RankBrain has become the third most important ranking factor in Google’s search algorithm.
For web administrators and SEO experts this requires a change of perspective on the keyword strategy because Google, as a semantic search engine, is in a position to use acquired knowledge, in the form of concepts and connections, to deduce the meaning of any query.
This means that if a web page positions well for a given query it does not depend so much on whether it contains the specific search term as on the relevance of the content of the web page with respect to the concept that RankBrain links to that key term: the priority is not concentrated both in the keyword itself and in the relevance of the content of the web page.
This conclusion is also reached by the software company Searchmetrics, which is present in international SEO with a search and content marketing platform and since 2012 publishes a series of reputed studies on the central factors of Google algorithm ranking.
The classic general and universal list of SEO factors, as we know it up to now, is obsolete if we pay attention to the central conclusion of the last study, which dates from 2016. Searchmetrics examines the latest changes in Google to reach the conclusion that the ranking factors, understood in a generalized way, no longer correspond to the current state of the evolution of the search engine.
Web administrators should focus more on the relevance of the content and place the user at the center of the strategy. However, the requirements of users regarding web pages vary significantly depending on the sector. This has led the company to announce that in the future it will be dedicated to developing differentiated studies.

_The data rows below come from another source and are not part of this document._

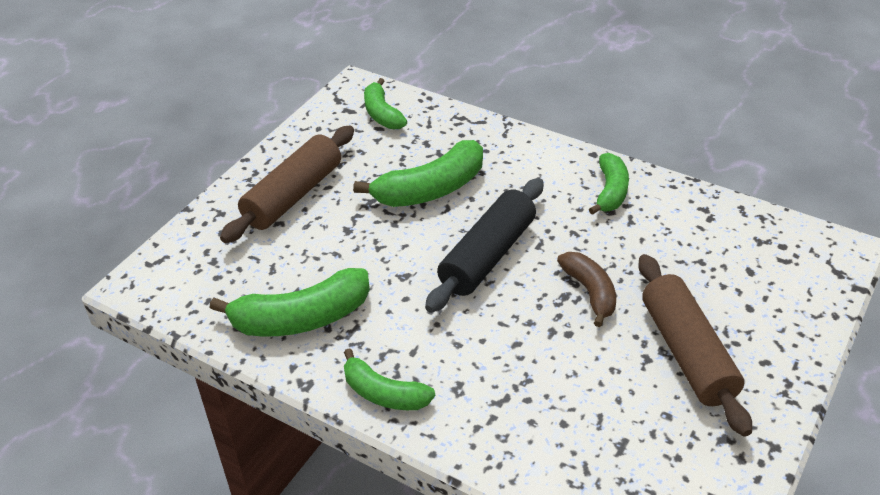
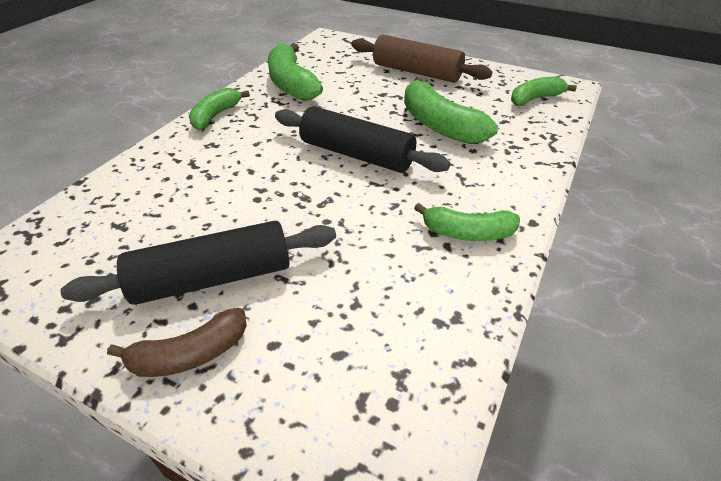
camera: 85 degrees right, 0 degrees up
brown banana [557,252,616,327] -> brown banana moved to [107,308,247,377]
brown rolling pin [638,254,752,437] -> black rolling pin [61,221,336,305]

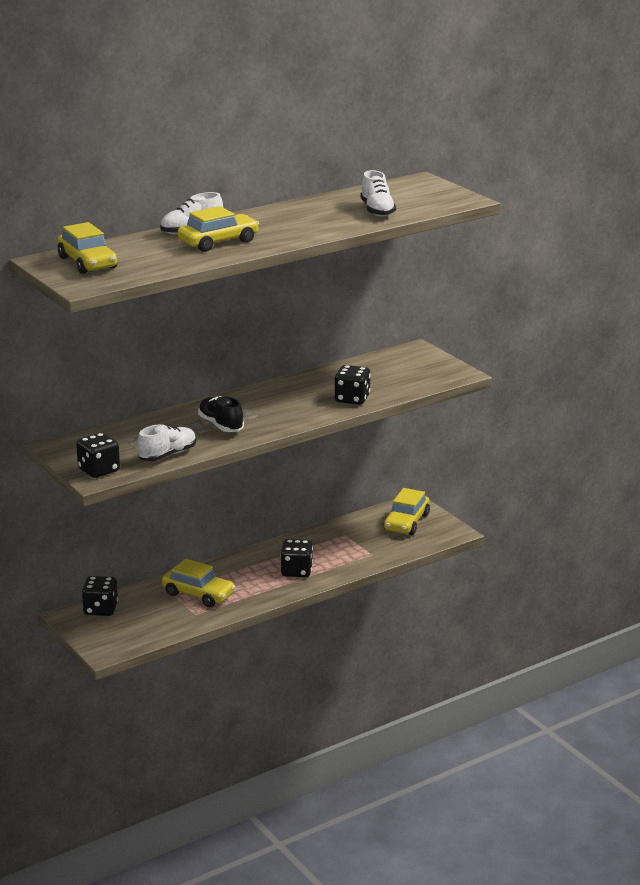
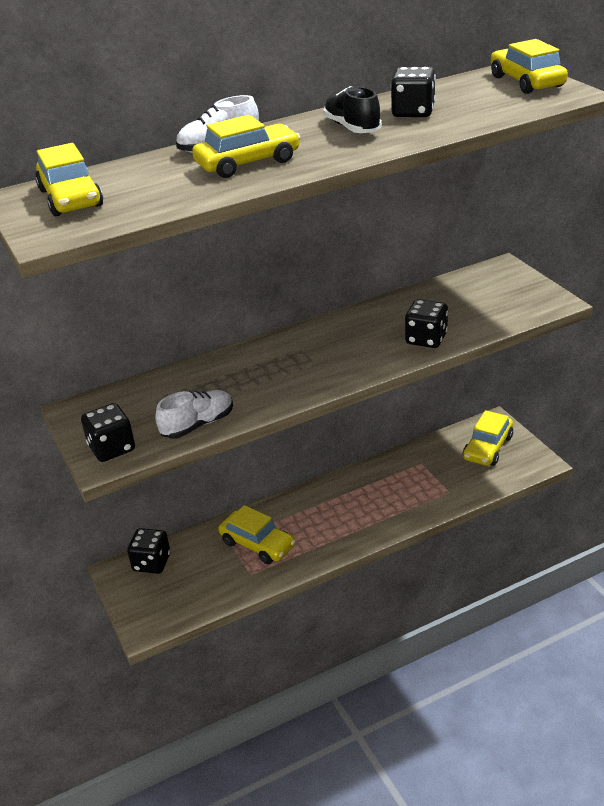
camera: 10 degrees right, 10 degrees up
black shoe [198,396,244,432] -> black shoe moved to [323,86,382,133]
black dice [281,539,313,577] -> black dice moved to [391,67,436,117]
white shoe [360,170,396,217] -> none
none -> yellow car [491,39,568,94]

In order to study the relationship between the ranking of a website and its relevance to the term used in the query, in its latest study Searchmetrics also uses word embedding software that translates semantic relationships into vectors.

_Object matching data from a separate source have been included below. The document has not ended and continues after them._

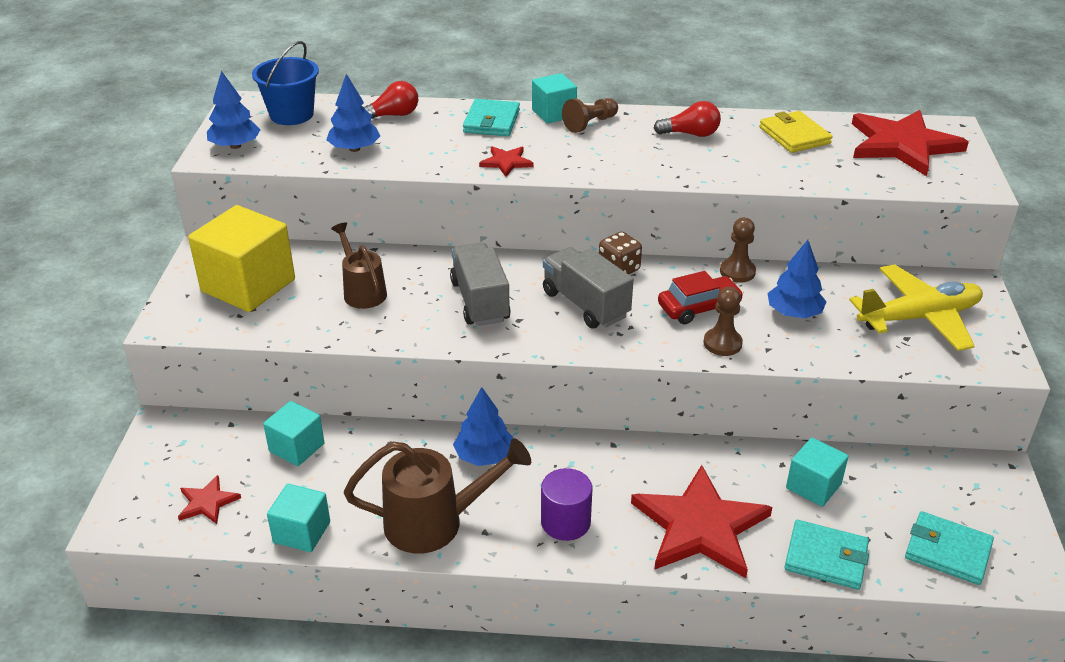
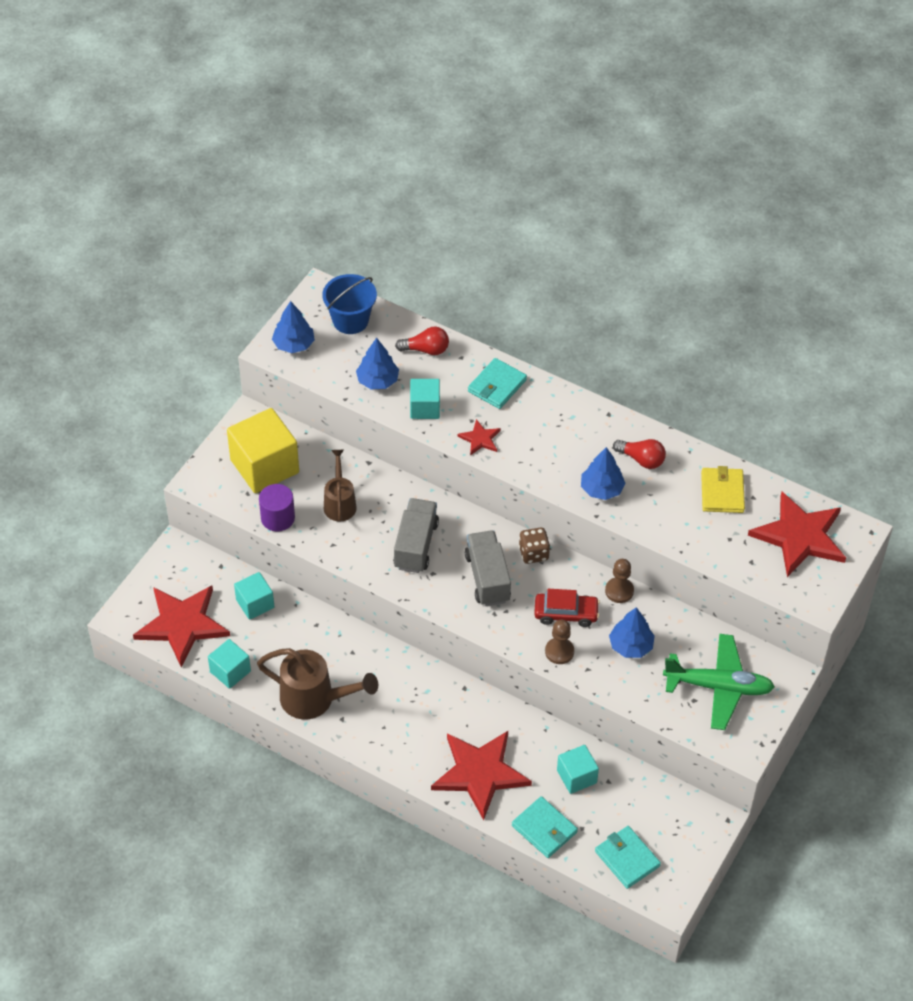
camera: 25 degrees right, 15 degrees up
red star [178,475,241,524] -> red star [133,585,230,667], size x2.20
blue tree [453,387,513,466] -> blue tree moved to [581,447,626,500]
turquoise cube [532,73,577,124] -> turquoise cube moved to [410,379,440,419]
purple cylinder [541,468,592,541] -> purple cylinder moved to [259,484,295,531]
brown pawn [562,98,618,133] -> none
yellow plane [849,264,983,351] -> green plane [663,634,775,730]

Based on a set of 10,000 keywords, the company extracted the relevance of content for each key term of the first twenty results by hiding the keyword. For this, the analysts eliminated the search term analyzed from the texts of the classified web pages and determined for the rest of the content a note of relevance from 0 to 100, which was put in relation to the position in the list of results.
The study highlighted that those pages positioned in the first positions were distinguished by a relevance of much higher content than those worst classified. The highest relevance extracted by Searchmetrics was for web pages between the third and the sixth position.
Do not forget that the first two positions are often occupied by corporate pages that, according to Searchmetrics, benefit from an additional branding factor.
That said: how do webmasters react to RankBrain and the other changes? Searchmetrics mentions holistic editorial design as a central factor for success, that is, a creation of content that, instead of being guided by keywords, does so by themes, always taking into account the user as a priority.
The goal is to respond to queries that are made in Google with relevant content. To do this, web administrators should obtain the search intent for all the keywords with which they want to position. Only in this way can the key terms be structured and grouped into thematic fields that should serve as a cornerstone in the preparation of the editorial plan and in the creation of qualitative and content-rich texts.